▶ _HOW TO COMPLETE THIS TASK_
Gather from the material every line that contains the string "jumpServer".

▶ _TASK MATERIAL_
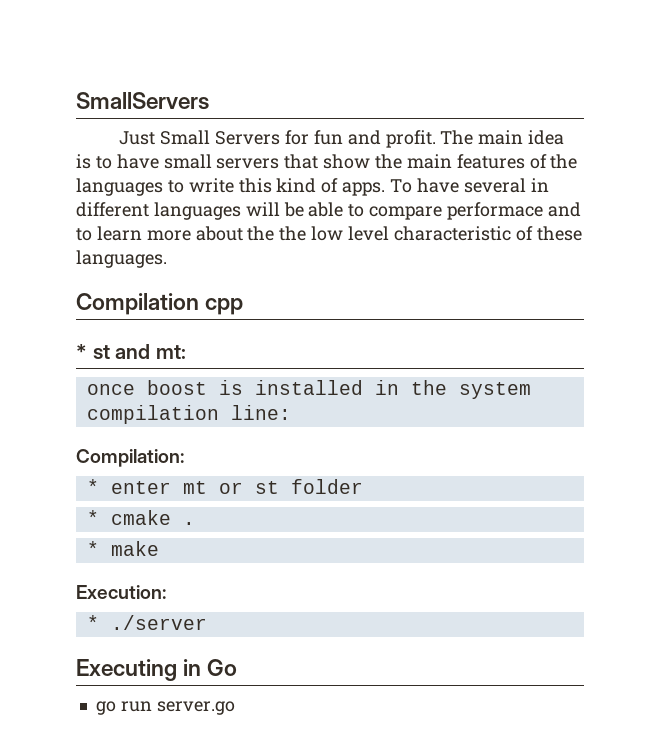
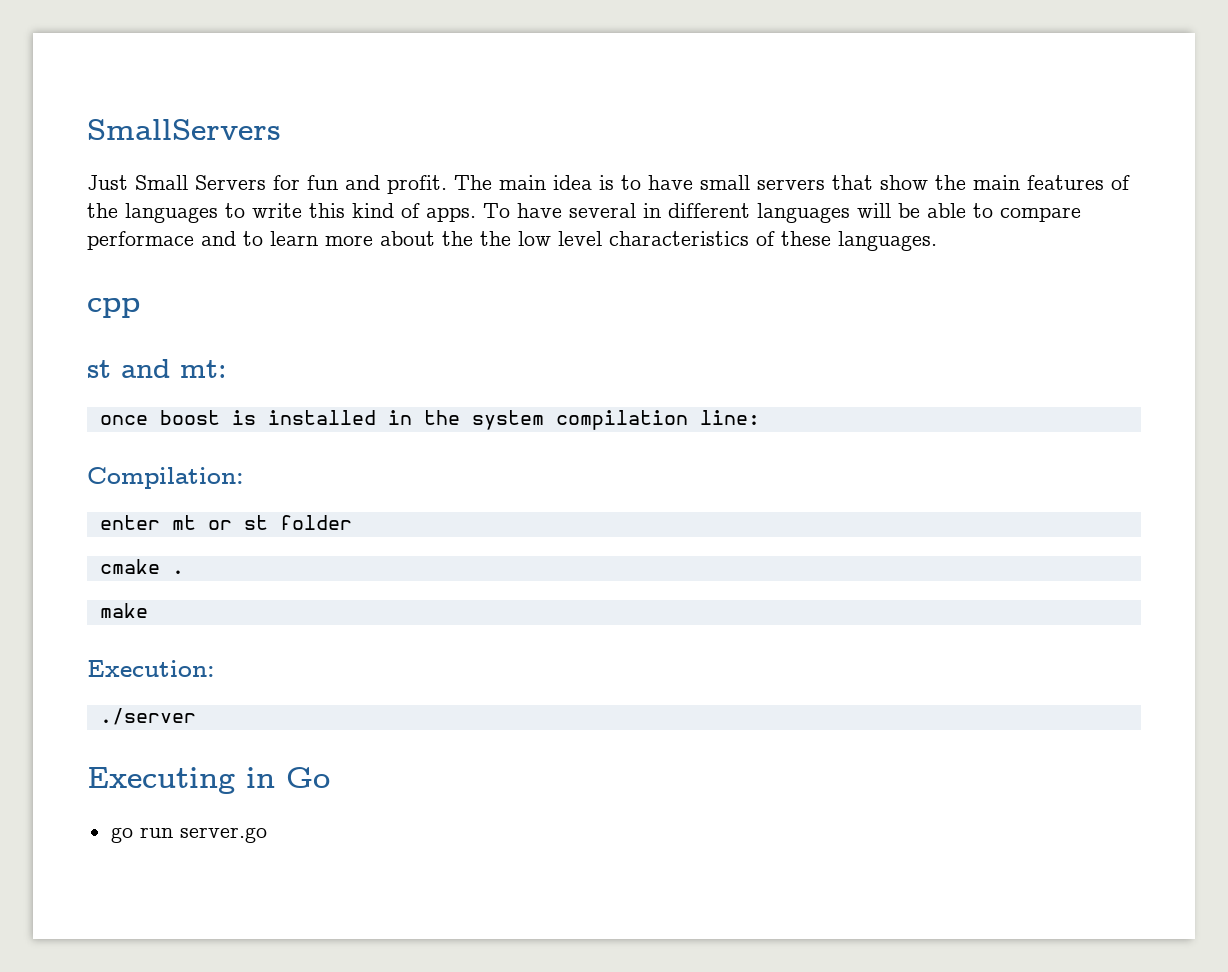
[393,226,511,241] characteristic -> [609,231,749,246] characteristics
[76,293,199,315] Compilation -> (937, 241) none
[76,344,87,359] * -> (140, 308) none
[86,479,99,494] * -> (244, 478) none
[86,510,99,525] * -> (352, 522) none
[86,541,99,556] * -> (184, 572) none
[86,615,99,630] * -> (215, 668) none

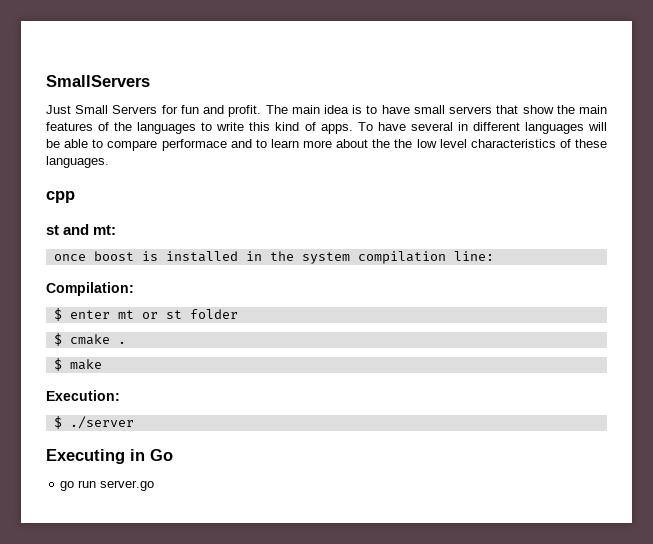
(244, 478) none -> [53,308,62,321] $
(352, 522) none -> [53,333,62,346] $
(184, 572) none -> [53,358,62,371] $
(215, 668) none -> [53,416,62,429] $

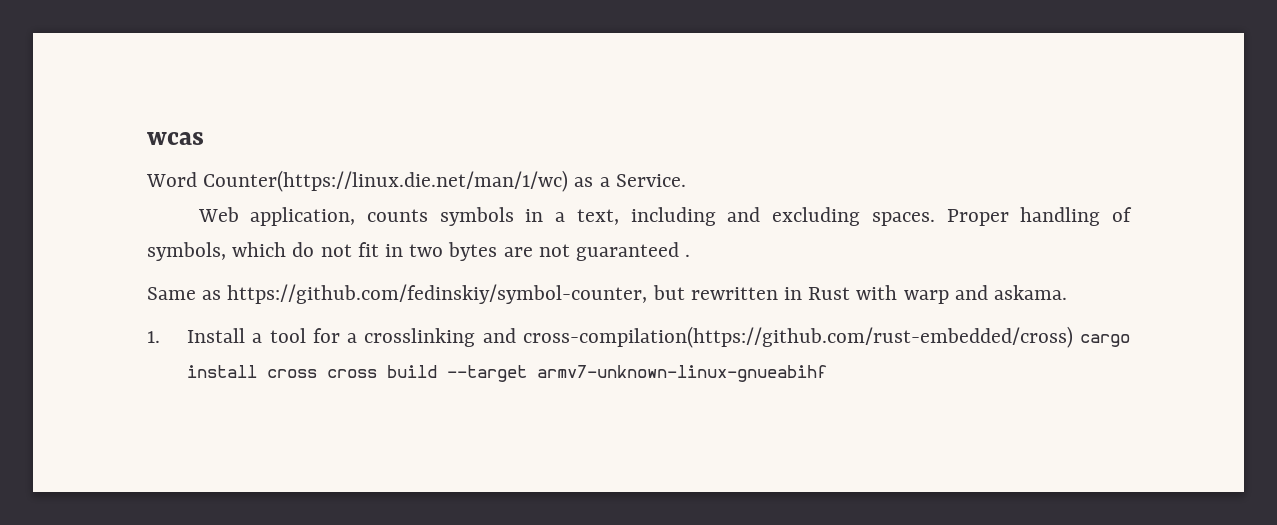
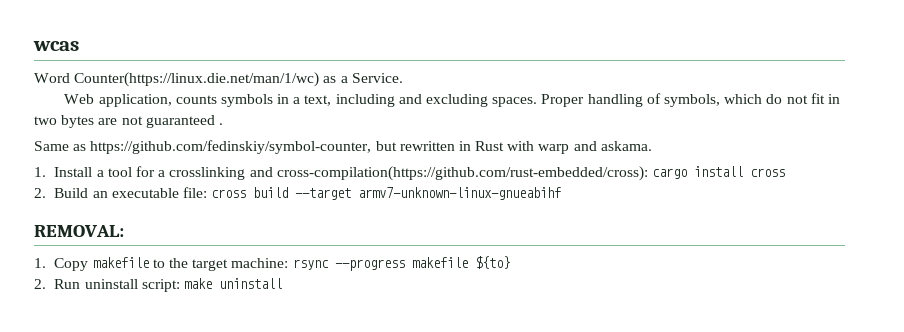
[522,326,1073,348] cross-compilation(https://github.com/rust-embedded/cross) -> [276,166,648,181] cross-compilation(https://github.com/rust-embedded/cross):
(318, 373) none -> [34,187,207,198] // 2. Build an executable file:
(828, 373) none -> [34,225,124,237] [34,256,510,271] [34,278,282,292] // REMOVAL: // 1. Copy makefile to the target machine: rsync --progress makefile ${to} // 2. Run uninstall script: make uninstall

* * *

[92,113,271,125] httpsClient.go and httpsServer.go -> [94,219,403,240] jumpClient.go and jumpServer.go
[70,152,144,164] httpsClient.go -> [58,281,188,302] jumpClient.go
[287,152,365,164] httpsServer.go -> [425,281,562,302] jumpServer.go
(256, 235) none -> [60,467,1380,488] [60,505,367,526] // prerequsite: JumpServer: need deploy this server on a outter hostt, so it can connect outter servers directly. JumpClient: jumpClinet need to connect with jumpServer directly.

▶ _RESULT OF THE TASK_
[92,113,271,125] httpsClient.go and httpsServer.go -> [94,219,403,240] jumpClient.go and jumpServer.go
[287,152,365,164] httpsServer.go -> [425,281,562,302] jumpServer.go
(256, 235) none -> [60,467,1380,488] [60,505,367,526] // prerequsite: JumpServer: need deploy this server on a outter hostt, so it can connect outter servers directly. JumpClient: jumpClinet need to connect with jumpServer directly.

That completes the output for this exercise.